**What you will do**
a: In the logarithm reference, rewrite the paragraph beginning "The Logarithm expression computes" as a short bulleted list that keeps its main facts.
b: According to the logarithm reference, what does the expression return when either the base or the value is less than or equal to zero?
c: Extend the logarithm reference past its final section with the next section such a page would have.

**Selected text**

——————————

Logarithm¶
Overview¶
The Logarithm expression computes the logarithm of a value with a specified base. It supports both custom base logarithms and natural logarithm (using Euler's number as the base). The expression returns null if either the base or the value is less than or equal to zero.
Syntax¶
// DataFrame API
import org.apache.spark.sql.functions._
df.select(log(base_col, value_col))
df.select(log(value_col)) // natural logarithm
Arguments¶
| Argument | Type | Description |
|---|---|---|
| base | Expression (Double) | The base of the logarithm. Must be greater than 0. For natural log, uses Euler's number |
| value | Expression (Double) | The value to compute the logarithm for. Must be greater than 0 |
Return Type¶
Double - returns the logarithm result as a double-precision floating point number, or null for invalid inputs.

——————————

**Data excerpts**

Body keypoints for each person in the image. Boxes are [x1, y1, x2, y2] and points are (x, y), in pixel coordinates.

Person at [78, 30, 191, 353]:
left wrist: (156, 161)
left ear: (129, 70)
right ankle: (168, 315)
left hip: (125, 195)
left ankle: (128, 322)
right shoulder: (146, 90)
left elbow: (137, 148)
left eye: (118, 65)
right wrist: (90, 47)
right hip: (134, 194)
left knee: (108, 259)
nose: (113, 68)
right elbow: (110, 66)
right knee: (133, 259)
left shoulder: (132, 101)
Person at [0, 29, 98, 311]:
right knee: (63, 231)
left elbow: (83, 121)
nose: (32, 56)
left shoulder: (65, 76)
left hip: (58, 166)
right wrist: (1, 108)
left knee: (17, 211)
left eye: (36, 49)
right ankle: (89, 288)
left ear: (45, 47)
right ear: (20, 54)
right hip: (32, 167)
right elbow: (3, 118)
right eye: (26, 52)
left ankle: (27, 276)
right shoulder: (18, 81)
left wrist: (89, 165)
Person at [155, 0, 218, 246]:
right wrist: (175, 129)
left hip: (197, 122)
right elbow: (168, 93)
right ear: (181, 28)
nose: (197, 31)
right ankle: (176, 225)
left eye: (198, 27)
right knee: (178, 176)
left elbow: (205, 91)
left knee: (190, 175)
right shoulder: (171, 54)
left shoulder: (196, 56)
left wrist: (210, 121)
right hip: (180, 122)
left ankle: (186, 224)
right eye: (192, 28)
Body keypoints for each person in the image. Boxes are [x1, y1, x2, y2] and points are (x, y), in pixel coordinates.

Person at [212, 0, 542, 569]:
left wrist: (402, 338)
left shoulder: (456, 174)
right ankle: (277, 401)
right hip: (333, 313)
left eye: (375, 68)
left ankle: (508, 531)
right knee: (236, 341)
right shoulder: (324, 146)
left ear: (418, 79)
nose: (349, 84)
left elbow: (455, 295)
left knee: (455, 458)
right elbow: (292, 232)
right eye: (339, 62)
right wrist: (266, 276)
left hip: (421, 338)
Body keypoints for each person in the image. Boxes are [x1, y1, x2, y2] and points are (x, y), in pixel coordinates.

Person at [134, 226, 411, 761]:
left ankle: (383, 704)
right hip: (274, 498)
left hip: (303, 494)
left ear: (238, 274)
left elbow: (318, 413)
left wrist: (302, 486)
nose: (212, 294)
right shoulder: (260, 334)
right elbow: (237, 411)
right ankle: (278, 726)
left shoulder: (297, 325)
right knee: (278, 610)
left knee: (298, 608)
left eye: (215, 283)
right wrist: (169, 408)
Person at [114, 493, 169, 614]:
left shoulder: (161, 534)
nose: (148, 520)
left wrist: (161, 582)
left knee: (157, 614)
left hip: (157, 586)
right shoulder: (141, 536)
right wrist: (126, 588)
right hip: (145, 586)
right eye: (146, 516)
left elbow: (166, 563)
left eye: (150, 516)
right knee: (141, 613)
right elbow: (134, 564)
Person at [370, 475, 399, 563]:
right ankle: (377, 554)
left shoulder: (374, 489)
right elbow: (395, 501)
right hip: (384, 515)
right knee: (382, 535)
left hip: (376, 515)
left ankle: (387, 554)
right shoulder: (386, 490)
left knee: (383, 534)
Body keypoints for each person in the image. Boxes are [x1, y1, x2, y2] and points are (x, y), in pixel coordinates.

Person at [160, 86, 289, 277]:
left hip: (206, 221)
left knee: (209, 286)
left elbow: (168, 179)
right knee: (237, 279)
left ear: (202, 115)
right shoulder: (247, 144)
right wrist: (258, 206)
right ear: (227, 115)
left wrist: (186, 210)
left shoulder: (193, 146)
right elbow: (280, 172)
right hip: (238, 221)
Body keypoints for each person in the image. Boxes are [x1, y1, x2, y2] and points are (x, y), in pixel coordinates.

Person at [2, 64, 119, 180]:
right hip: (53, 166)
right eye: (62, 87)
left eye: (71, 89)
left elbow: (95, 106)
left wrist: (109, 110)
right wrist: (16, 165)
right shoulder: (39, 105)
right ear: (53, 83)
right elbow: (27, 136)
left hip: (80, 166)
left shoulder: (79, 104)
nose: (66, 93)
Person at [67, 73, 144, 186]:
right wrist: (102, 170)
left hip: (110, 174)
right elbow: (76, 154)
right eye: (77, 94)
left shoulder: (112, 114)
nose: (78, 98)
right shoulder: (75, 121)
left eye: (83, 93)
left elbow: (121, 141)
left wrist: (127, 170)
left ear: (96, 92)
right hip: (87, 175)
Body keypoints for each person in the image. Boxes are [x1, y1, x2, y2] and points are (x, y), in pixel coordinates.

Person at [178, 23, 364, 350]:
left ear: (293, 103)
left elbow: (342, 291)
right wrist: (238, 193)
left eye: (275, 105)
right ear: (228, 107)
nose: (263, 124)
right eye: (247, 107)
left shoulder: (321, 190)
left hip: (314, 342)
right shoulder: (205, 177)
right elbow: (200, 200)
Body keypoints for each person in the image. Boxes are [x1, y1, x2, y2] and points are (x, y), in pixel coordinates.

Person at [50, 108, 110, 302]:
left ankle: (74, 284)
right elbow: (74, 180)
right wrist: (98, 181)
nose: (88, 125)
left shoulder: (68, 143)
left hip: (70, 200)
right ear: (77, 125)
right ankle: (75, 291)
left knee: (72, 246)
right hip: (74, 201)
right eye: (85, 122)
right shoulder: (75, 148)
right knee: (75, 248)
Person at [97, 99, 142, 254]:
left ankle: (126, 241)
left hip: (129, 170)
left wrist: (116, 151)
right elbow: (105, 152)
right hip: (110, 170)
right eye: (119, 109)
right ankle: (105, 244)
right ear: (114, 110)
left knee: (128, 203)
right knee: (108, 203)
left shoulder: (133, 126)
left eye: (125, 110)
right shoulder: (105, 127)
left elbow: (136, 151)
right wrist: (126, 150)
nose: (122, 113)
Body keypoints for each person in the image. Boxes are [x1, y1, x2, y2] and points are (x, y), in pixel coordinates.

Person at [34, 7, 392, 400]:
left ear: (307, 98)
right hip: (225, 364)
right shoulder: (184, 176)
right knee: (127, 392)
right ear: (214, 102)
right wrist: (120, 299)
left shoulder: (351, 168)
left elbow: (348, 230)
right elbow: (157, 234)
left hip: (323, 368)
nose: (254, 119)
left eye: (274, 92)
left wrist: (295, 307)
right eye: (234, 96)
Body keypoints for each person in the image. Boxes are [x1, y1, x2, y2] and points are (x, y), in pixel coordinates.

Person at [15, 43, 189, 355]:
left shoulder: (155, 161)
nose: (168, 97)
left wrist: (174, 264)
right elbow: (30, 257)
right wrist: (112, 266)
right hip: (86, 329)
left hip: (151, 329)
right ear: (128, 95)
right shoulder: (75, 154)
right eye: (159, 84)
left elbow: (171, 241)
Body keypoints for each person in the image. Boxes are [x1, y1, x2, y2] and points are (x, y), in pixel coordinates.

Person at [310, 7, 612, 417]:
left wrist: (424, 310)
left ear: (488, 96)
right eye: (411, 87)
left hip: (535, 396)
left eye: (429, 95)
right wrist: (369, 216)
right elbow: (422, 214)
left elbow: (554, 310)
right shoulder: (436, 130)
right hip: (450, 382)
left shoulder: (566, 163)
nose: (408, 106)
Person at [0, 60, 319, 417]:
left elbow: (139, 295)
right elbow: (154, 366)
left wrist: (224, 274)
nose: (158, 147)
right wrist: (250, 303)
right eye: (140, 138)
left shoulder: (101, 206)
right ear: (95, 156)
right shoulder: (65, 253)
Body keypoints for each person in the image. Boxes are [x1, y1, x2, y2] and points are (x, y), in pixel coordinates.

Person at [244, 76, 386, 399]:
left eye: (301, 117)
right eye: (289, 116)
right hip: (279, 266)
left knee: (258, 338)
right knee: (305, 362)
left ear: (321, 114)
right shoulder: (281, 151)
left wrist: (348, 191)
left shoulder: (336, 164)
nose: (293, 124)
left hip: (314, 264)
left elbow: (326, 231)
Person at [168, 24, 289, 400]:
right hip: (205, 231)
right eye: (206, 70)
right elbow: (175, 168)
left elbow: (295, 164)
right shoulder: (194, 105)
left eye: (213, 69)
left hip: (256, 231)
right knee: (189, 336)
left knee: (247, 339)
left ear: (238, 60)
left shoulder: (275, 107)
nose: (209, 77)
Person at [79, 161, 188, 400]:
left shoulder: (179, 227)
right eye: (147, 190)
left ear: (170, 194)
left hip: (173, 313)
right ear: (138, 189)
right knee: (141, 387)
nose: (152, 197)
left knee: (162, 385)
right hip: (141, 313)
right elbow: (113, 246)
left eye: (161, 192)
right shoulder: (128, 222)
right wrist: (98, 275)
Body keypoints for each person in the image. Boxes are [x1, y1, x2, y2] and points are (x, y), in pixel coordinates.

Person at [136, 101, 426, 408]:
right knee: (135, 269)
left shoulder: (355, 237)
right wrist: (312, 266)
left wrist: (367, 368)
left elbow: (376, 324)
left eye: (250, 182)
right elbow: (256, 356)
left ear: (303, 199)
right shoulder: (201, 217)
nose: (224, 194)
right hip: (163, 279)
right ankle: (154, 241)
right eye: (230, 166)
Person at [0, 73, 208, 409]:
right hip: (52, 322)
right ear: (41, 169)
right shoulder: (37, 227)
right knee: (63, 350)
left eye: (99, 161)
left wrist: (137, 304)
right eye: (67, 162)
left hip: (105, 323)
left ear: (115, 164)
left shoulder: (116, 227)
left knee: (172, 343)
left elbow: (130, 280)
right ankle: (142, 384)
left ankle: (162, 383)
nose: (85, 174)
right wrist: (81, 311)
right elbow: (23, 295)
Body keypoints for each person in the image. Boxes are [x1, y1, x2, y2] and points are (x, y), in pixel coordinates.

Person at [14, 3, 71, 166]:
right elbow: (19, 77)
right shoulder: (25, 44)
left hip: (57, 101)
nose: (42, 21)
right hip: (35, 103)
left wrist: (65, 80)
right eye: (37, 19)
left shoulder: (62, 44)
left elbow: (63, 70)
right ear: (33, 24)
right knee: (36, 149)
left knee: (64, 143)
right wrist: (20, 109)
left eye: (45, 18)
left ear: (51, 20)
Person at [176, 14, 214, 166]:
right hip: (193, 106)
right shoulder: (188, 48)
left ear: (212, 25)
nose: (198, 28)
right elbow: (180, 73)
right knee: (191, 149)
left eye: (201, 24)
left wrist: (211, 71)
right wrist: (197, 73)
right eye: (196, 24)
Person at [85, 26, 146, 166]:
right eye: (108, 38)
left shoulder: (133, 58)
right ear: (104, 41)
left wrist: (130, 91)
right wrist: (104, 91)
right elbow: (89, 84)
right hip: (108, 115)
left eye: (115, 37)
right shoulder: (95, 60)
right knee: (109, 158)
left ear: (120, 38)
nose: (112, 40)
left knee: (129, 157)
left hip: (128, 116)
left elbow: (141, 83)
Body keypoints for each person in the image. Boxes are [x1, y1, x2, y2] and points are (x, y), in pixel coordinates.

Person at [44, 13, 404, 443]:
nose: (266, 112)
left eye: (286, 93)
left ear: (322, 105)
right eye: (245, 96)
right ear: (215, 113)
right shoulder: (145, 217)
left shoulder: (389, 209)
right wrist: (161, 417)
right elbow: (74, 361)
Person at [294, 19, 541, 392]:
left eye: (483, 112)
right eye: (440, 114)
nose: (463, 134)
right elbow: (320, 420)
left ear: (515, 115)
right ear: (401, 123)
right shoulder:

——————————

**Per-task outputs**
a:
- Computes the logarithm of a value with a specified base.
- Supports custom-base logarithms.
- Supports the natural logarithm, which uses Euler's number as the base.
- Returns null if the base or the value is less than or equal to zero.

b: It returns null.

c:
Supported Data Types¶
- Numeric types that can be cast to Double
- Both arguments must evaluate to numeric values
- Input values are internally converted to Double for computation
Algorithm¶
- Validates that both base and value are greater than 0.0
- For natural logarithm: uses
StrictMath.log(value)directly when base is Euler's number - For custom base: computes
StrictMath.log(value) / StrictMath.log(base)using change of base formula - Returns null immediately if either argument is <= 0.0
- Unlike Hive, supports logarithm bases in the range (0.0, 1.0]
Partitioning Behavior¶
How this expression affects partitioning:
- Preserves partitioning as it's a deterministic row-level transformation
- Does not require shuffle operations
- Can be pushed down in query optimization
Edge Cases¶
- Returns null if base <= 0.0 or value <= 0.0
- Handles null inputs through inherited null-safe evaluation from BinaryMathExpression
- Uses StrictMath for consistent cross-platform behavior
- Supports bases in (0.0, 1.0] range, differing from some other SQL implementations
- Special optimization for natural logarithm case (single argument constructor)
Code Generation¶
This expression supports Tungsten code generation with specialized optimizations:
- Generated code includes null-safety checks inline
- Optimized code path for natural logarithm (Euler base) case
- Falls back to
StrictMath.log()calls in generated code for performance - Avoids method call overhead through direct Java math library usage
Examples¶
-- Basic logarithm with base 10
SELECT LOG(10, 100); -- Returns 2.0
-- Natural logarithm
SELECT LN(2.718281828); -- Returns ~1.0
-- Logarithm with base 2
SELECT LOG(2, 8); -- Returns 3.0
-- Invalid inputs return null
SELECT LOG(-1, 10); -- Returns null
SELECT LOG(10, -5); -- Returns null
// DataFrame API examples
import org.apache.spark.sql.functions._
// Custom base logarithm
df.select(log(lit(10), col("value")))
// Natural logarithm
df.select(log(col("value")))
// With column-based base
df.select(log(col("base"), col("value")))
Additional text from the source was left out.